GIVEN RECORDS below:

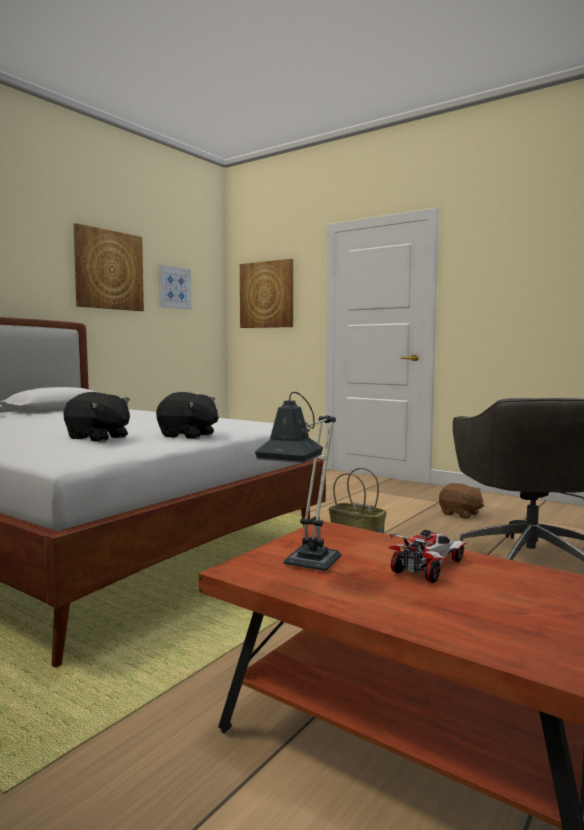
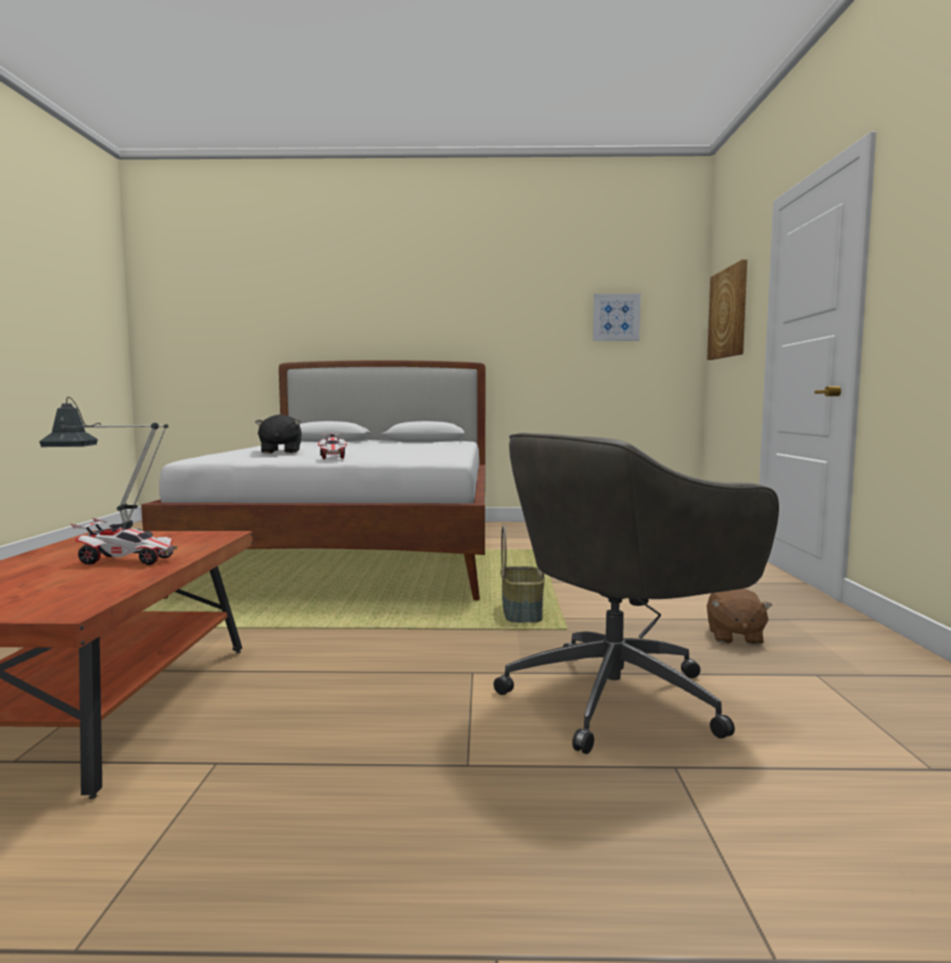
camera: 55 degrees right, 0 degrees up
(109, 270) = (528, 307): picture -> none
(188, 436) = (333, 457): black plush toy -> toy car

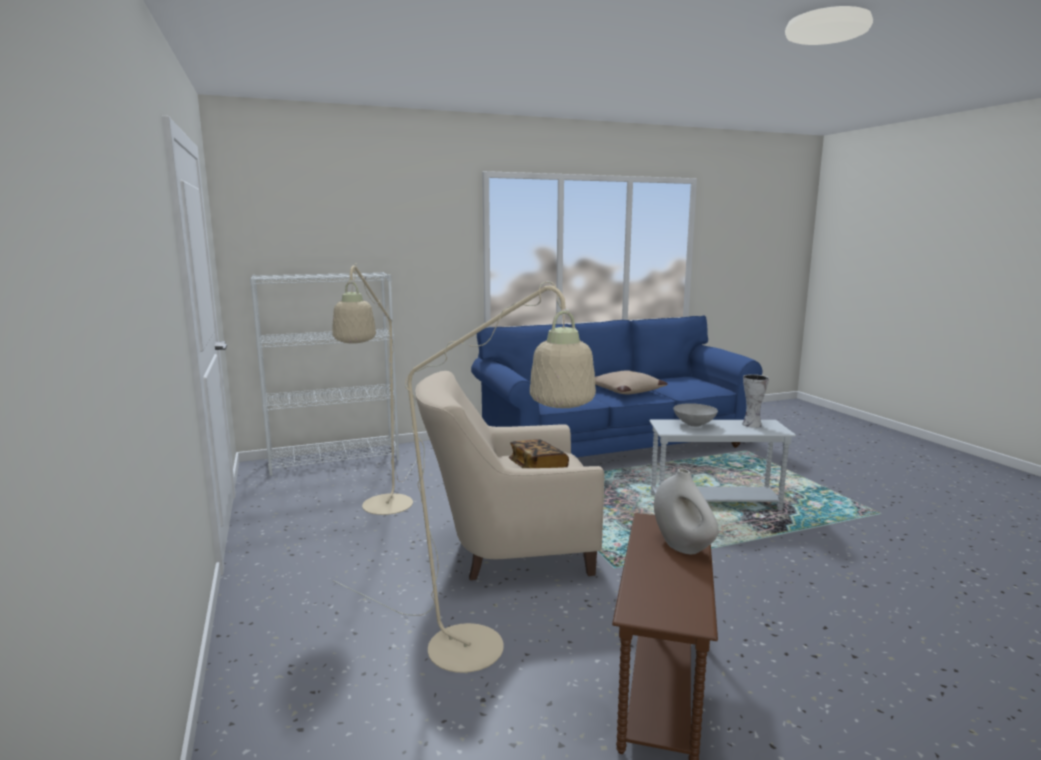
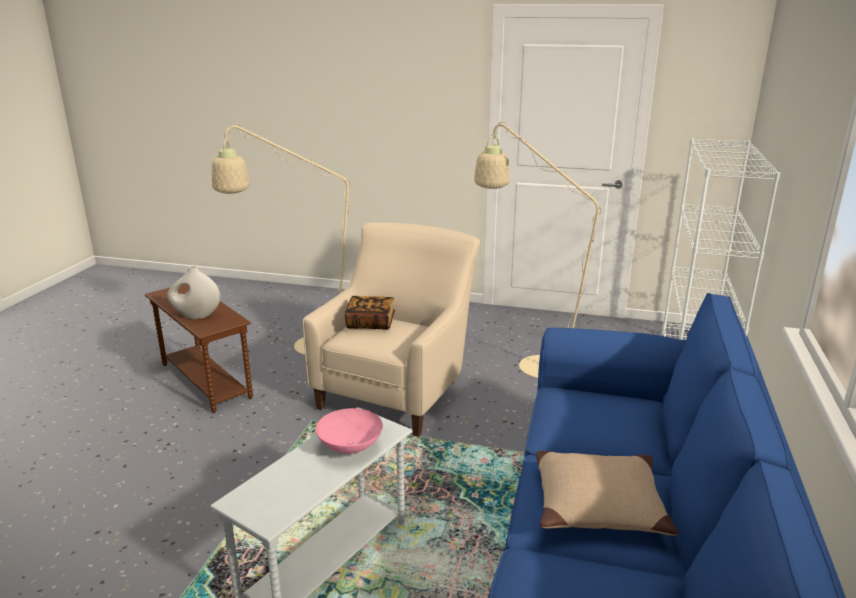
camera: 125 degrees right, 10 degrees up
(694, 425) = (350, 446): grey bowl -> pink bowl
(751, 424) = (288, 494): vase -> none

End of GIVEN RECORDS.

> **YOUR TASK**:
Using the records above, gather all lines where the string "degrees" is present.

> **ANSWER TO THIS EXERCISE**:
camera: 55 degrees right, 0 degrees up
camera: 125 degrees right, 10 degrees up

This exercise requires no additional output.